> **Activity 1**
From the passage on the Triton malware sanctions, extract everything from "In December 2017, security" down to "the Triton malware." without any changes.
> **Activity 2**
Condense the paragraph of the Triton malware sanctions passage that begins "The researchers said that Triton was built" into a short list that keeps its main facts.

> **Supplied passage**
——
The United States has sanctioned a Russian government research institution for developing and deploying the Triton malware to target essential systems at critical infrastructure organisations in the U.S. and in the Middle East.
The sanctions were announced by the U.S. Treasury Department under the Countering America’s Adversaries Through Sanctions Act (CAATSA) against the State Research Center of the Russian Federation FGUP Central Scientific Research Institute of Chemistry and Mechanics (TsNIIKhM) for targeting a petrochemical facility in the Middle East in August 2017.
The Central Scientific Research Institute of Chemistry and Mechanics, a Russian government research facility, developed the Triton malware to target industrial control systems at critical infrastructure organisations in order to disable critical safety mechanisms and thereby prevent response to crisis situations.
In December 2017, security researchers at FireEye said the Triconex industrial safety technology at Schneider Electric SE, which provided emergency shutdown capability for industrial processes, was targeted using the Triton malware.
The researchers said that Triton was built with a number of features, including the ability to read and write programmes, read and write individual functions and query the state of the SIS controller. The malware also had the capability to communicate with Triconex SIS controllers and remotely reprogramme them with an attacker-defined payload.
In April last year, FireEye announced that cyber criminals had used the Triton malware framework yet again to target an unnamed critical infrastructure facility. The attackers, leveraged dozens of custom and commodity intrusion tools to gain and maintain access to the facility’s IT and OT networks.
——
> **Source information**

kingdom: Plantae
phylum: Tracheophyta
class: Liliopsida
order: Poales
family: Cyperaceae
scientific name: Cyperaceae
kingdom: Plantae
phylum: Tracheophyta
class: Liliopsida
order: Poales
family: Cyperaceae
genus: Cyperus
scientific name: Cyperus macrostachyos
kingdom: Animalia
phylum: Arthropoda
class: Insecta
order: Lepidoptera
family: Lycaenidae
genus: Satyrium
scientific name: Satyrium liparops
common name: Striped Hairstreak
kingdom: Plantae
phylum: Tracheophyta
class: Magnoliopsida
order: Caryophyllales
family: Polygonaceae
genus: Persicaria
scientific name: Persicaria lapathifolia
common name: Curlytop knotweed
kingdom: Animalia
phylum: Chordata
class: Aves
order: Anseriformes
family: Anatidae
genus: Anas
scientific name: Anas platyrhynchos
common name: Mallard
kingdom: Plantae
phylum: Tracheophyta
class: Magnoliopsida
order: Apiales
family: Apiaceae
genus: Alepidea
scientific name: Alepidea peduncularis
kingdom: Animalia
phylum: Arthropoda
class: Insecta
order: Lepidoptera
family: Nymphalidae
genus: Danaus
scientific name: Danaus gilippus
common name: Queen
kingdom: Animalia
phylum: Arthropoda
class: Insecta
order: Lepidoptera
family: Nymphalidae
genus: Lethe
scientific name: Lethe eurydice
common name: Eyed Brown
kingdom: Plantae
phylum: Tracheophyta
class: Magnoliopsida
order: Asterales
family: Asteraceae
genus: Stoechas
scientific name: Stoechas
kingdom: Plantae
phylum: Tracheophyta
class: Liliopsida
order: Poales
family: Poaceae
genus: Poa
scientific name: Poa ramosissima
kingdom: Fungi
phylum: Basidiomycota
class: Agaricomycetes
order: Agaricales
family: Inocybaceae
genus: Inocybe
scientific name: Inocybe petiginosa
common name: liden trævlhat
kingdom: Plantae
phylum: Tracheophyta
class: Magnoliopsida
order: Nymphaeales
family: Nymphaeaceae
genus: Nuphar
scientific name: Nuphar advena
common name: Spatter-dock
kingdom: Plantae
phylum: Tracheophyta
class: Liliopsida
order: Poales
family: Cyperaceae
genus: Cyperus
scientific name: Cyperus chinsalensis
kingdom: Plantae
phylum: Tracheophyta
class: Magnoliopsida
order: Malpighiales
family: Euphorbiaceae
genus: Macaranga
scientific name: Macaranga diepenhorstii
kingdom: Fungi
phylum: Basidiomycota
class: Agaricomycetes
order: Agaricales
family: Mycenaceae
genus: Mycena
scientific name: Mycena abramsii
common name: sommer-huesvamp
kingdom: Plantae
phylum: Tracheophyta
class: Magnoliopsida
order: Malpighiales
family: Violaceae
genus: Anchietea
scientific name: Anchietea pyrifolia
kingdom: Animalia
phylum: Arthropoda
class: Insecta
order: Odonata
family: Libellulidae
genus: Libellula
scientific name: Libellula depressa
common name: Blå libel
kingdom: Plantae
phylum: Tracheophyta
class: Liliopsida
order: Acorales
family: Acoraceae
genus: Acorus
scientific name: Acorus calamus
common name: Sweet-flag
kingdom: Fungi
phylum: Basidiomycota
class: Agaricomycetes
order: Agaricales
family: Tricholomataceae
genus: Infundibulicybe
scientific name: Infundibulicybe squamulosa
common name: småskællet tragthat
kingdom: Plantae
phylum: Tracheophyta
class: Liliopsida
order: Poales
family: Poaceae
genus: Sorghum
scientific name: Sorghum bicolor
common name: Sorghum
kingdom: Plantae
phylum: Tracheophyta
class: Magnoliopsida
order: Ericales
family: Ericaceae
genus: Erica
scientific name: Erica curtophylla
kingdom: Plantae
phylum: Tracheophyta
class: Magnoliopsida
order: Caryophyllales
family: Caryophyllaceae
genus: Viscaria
——
> **Expected output 1**
In December 2017, security researchers at FireEye said the Triconex industrial safety technology at Schneider Electric SE, which provided emergency shutdown capability for industrial processes, was targeted using the Triton malware.

> **Expected output 2**
According to the researchers, Triton was built with these capabilities:
- Reading and writing programs
- Reading and writing individual functions
- Querying the state of the SIS controller
- Communicating with Triconex SIS controllers and remotely reprogramming them with an attacker-defined payload